4. Performance Improvements
TypeScript 5.7 brings significant performance gains:
| Metric | Improvement |
|---|---|
| Initial compilation | 10-15% faster |
| Incremental builds | 8-12% faster |
| Type checking | 5-10% faster |
| Memory usage | Reduced by ~7% |
Real-world impact: For a medium-sized project (1000+ files), you can save 2-5 seconds on each build.
5. Enhanced Error Messages
Error messages are now more helpful and actionable.
Before (TypeScript 5.6)
const user = { name: 'Alice' };
user.age = 25; // Error: Property 'age' does not exist on type '{ name: string; }'
Now (TypeScript 5.7)
const user = { name: 'Alice' };
user.age = 25;
// Error: Property 'age' does not exist on type '{ name: string; }'.
// Did you mean to include it in the object literal?
// Suggestion: const user = { name: 'Alice', age: 25 };
6. Other Notable Changes
Stricter this Parameter Checks
function greet(this: { name: string }) {
console.log(`Hello, ${this.name}`);
}
greet(); // ❌ Error: The 'this' context is not assignable
greet.call({ name: 'Alice' }); // ✅ Works!
Improved JSDoc Support
/**
* @param {string} name - User's name
* @param {number} [age] - User's age (optional)

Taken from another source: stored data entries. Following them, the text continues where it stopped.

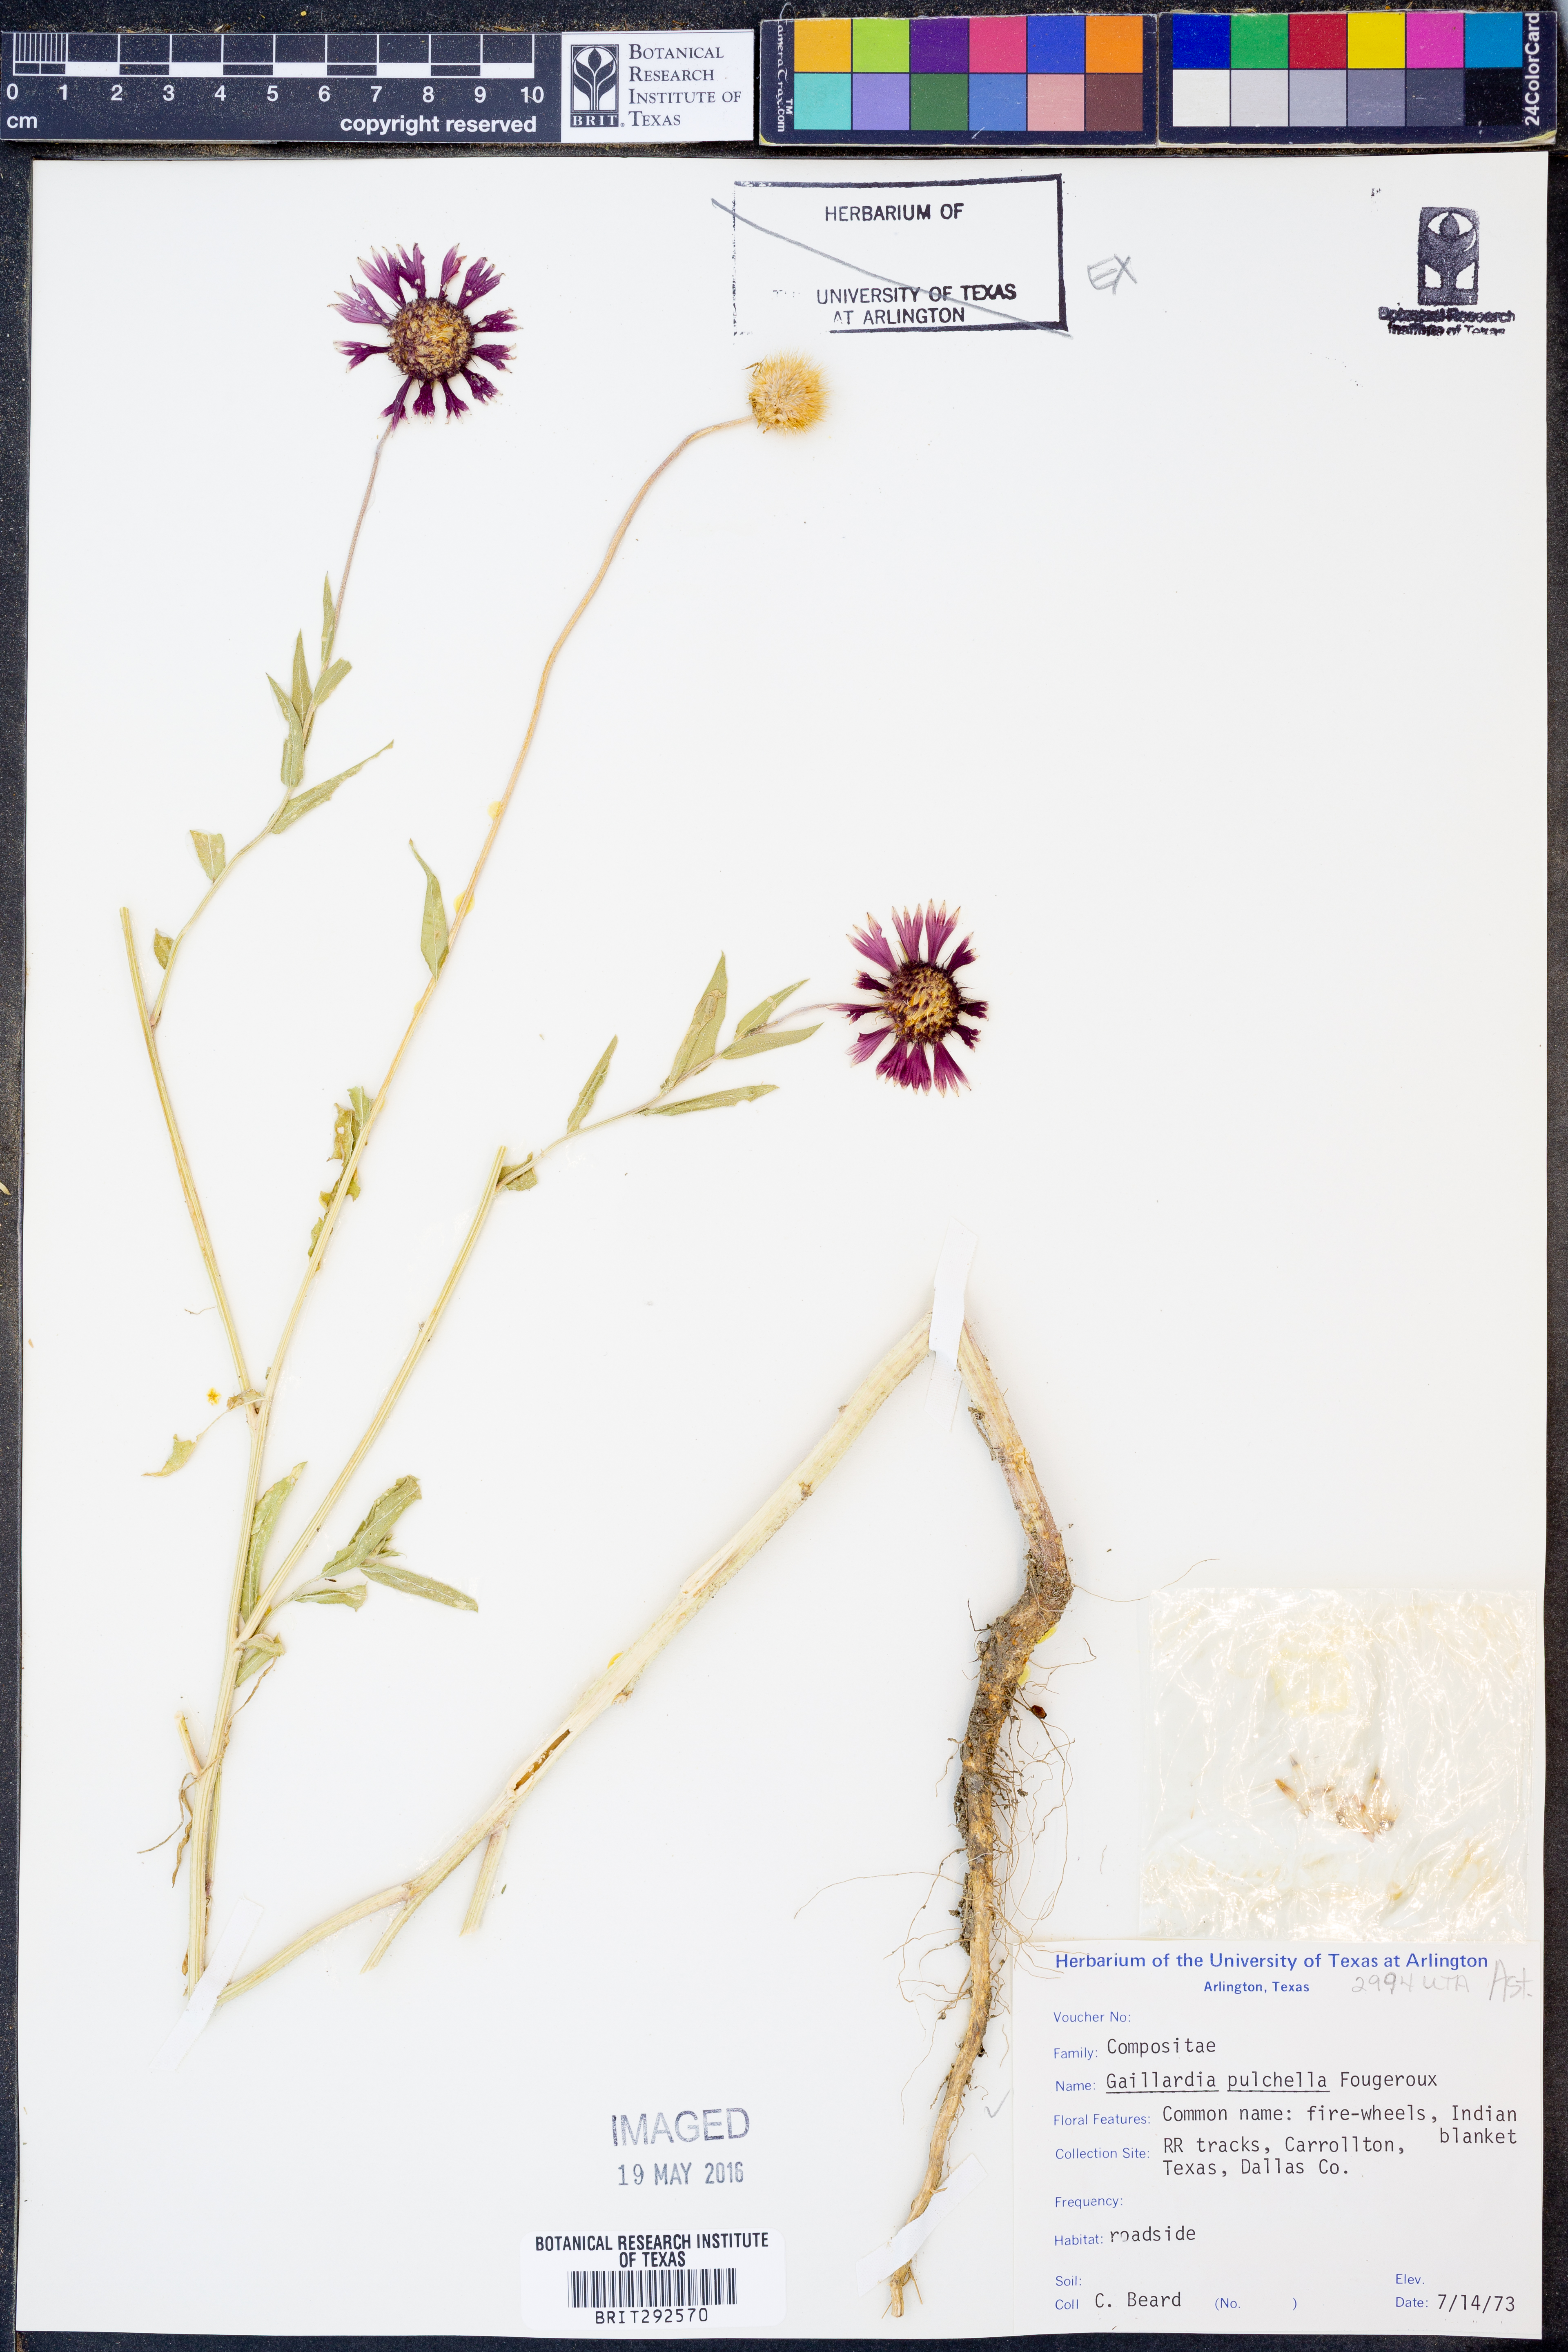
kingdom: Plantae
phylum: Tracheophyta
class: Magnoliopsida
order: Asterales
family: Asteraceae
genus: Gaillardia
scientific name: Gaillardia pulchella
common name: Firewheel
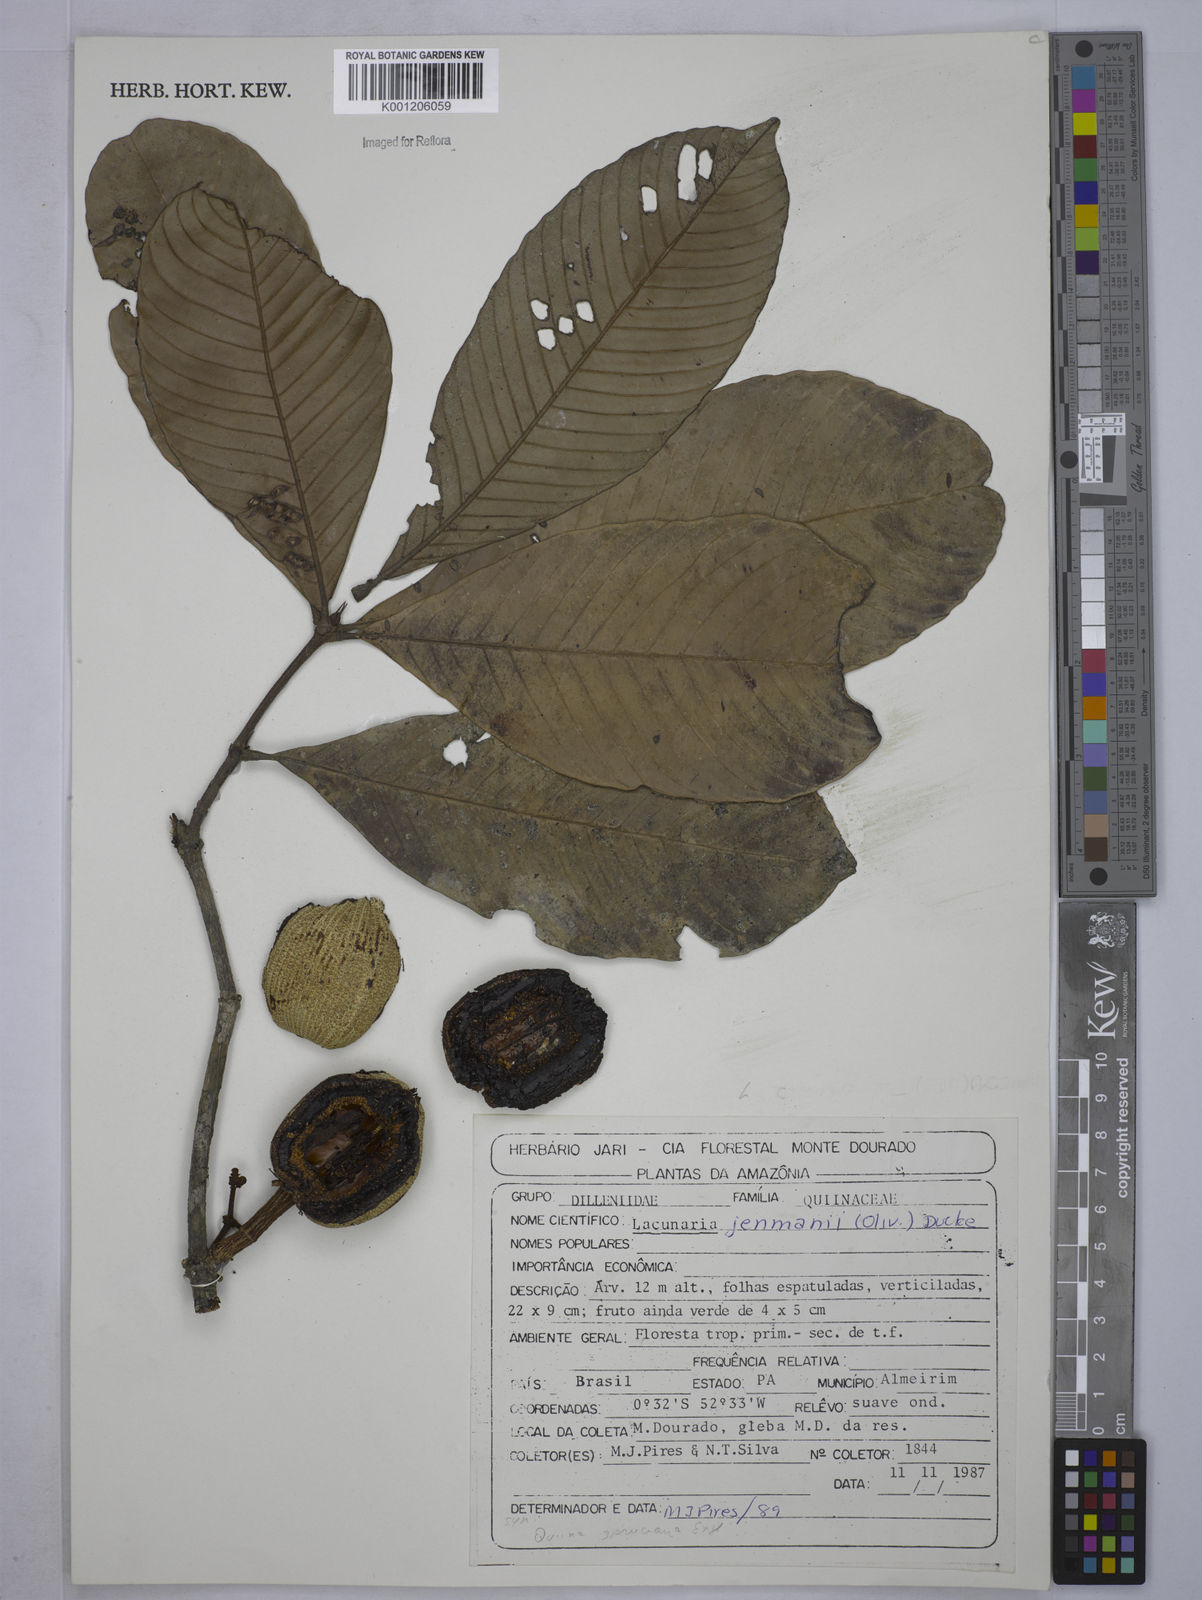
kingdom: Plantae
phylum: Tracheophyta
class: Magnoliopsida
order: Malpighiales
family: Quiinaceae
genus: Lacunaria
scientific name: Lacunaria jenmanii
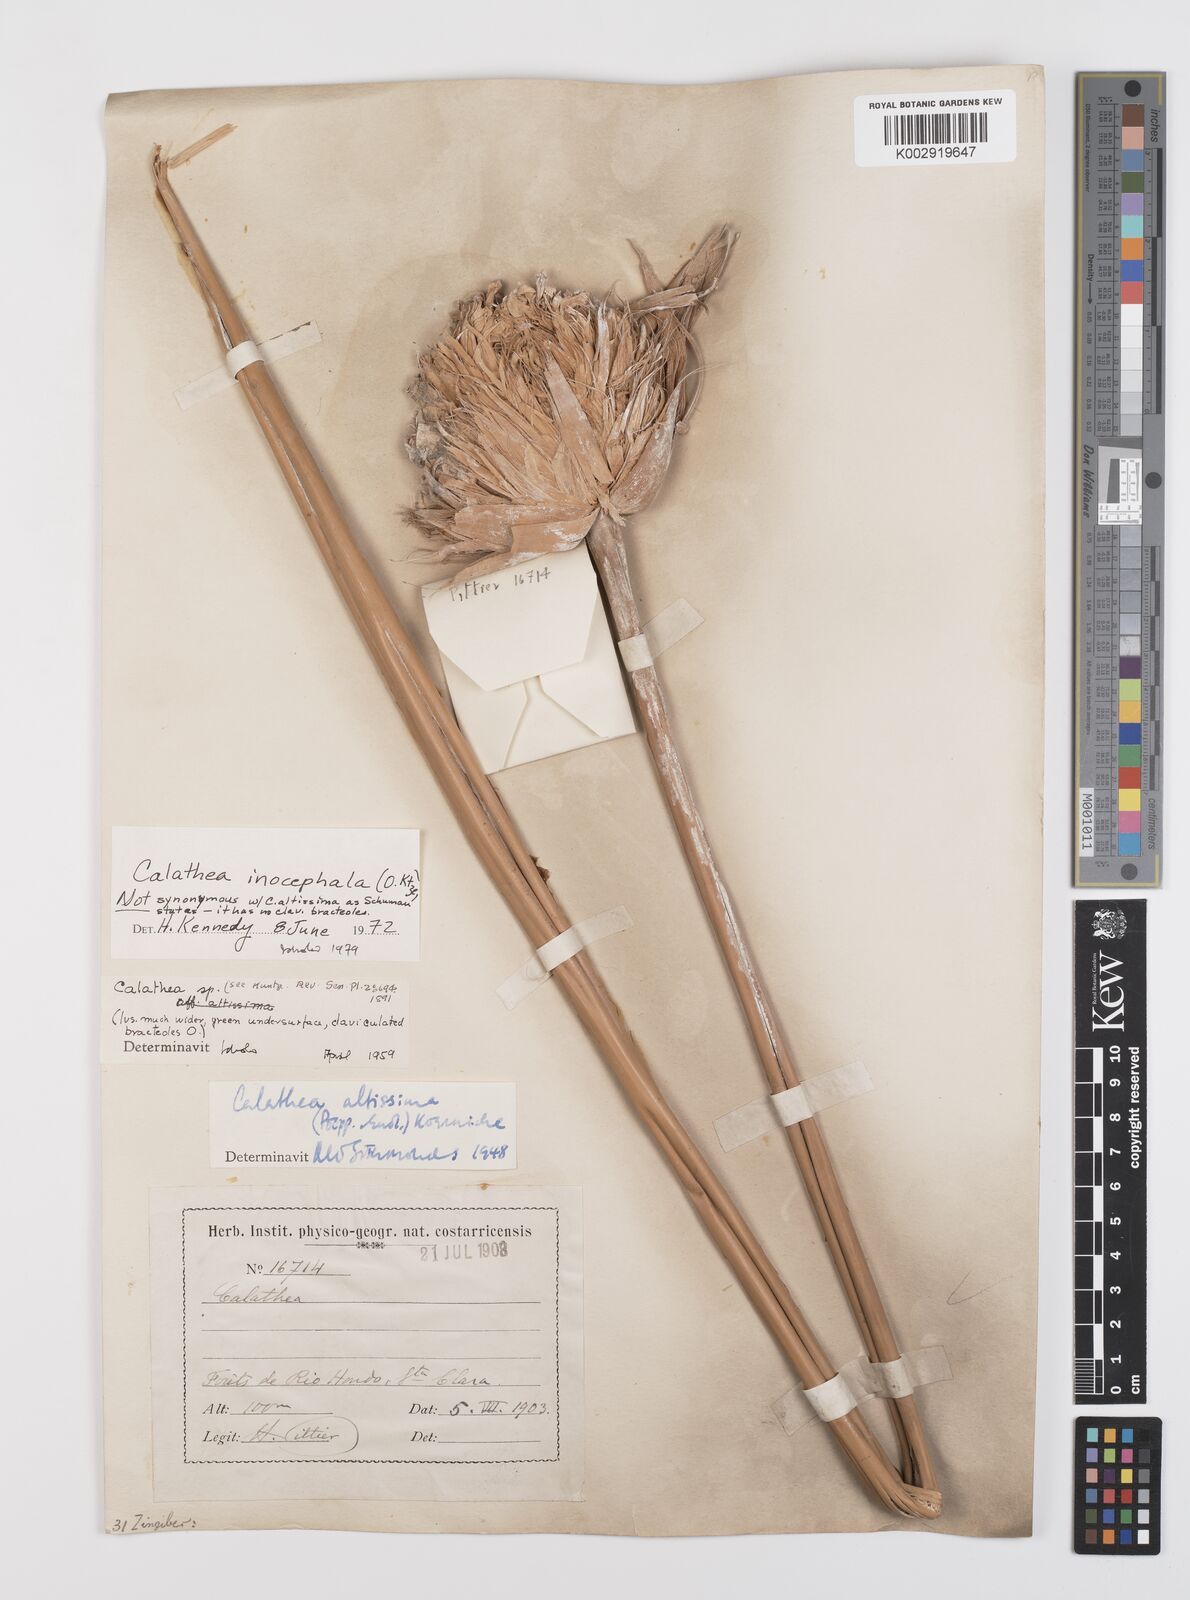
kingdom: Plantae
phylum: Tracheophyta
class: Liliopsida
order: Zingiberales
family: Marantaceae
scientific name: Marantaceae
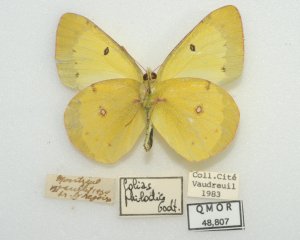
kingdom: Animalia
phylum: Arthropoda
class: Insecta
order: Lepidoptera
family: Pieridae
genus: Colias
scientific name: Colias philodice
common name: Clouded Sulphur
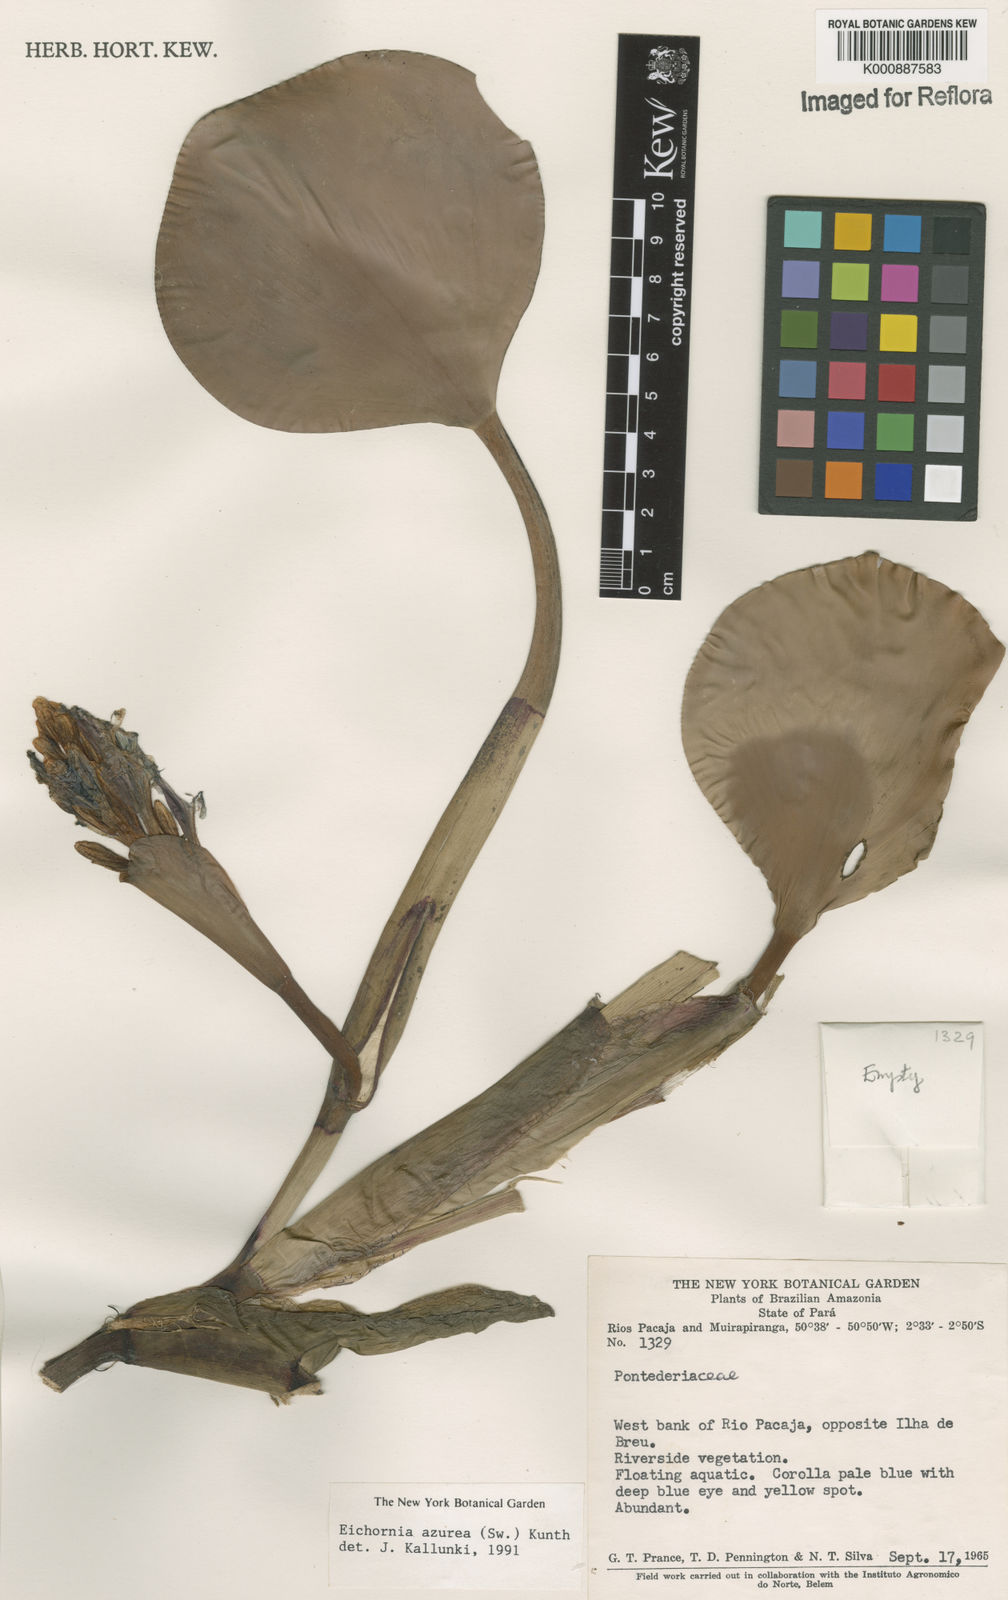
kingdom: Plantae
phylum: Tracheophyta
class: Liliopsida
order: Commelinales
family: Pontederiaceae
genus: Pontederia
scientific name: Pontederia azurea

* @returns {User} User object
*/
function createUser(name, age) {
return { name, age: age ?? 0 };
}
TypeScript now provides better intellisense and type checking for JSDoc annotations.
Breaking Changes ⚠️
While TypeScript maintains backward compatibility, there are a few minor breaking changes:
- Stricter
nevertype checking - Some edge cases now correctly resolve tonever --moduleResolution bundler- Behavior changes for certain import patterns- Generic constraint inference - More accurate but may cause new errors in edge cases
Migration tip: Most codebases won’t be affected. Run tsc --noEmit to check for issues before upgrading.
How to Upgrade
npm
npm install -D typescript@5.7
yarn
yarn add -D typescript@5.7
pnpm
pnpm add -D typescript@5.7
Should You Upgrade?
Yes, if:
- You’re using ESM with Node.js
- You need better performance on large codebases
- You want improved error messages
Wait, if:
- You’re on a legacy project with complex build setup
- You use heavily customized tooling that might need updates
What’s Next?
The TypeScript team is already working on TypeScript 5.8 (expected Q2 2026) with these potential features:
- Type-safe environment variables
- Enhanced template literal types
- Better support for decorators
- Improved watch mode performance
Resources
Conclusion
TypeScript 5.7 is a solid release focused on developer experience and performance. The path rewriting feature alone makes it worth upgrading for modern Node.js projects.
Recommendation: Upgrade to 5.7 for new projects immediately. For existing projects, test thoroughly before upgrading production dependencies.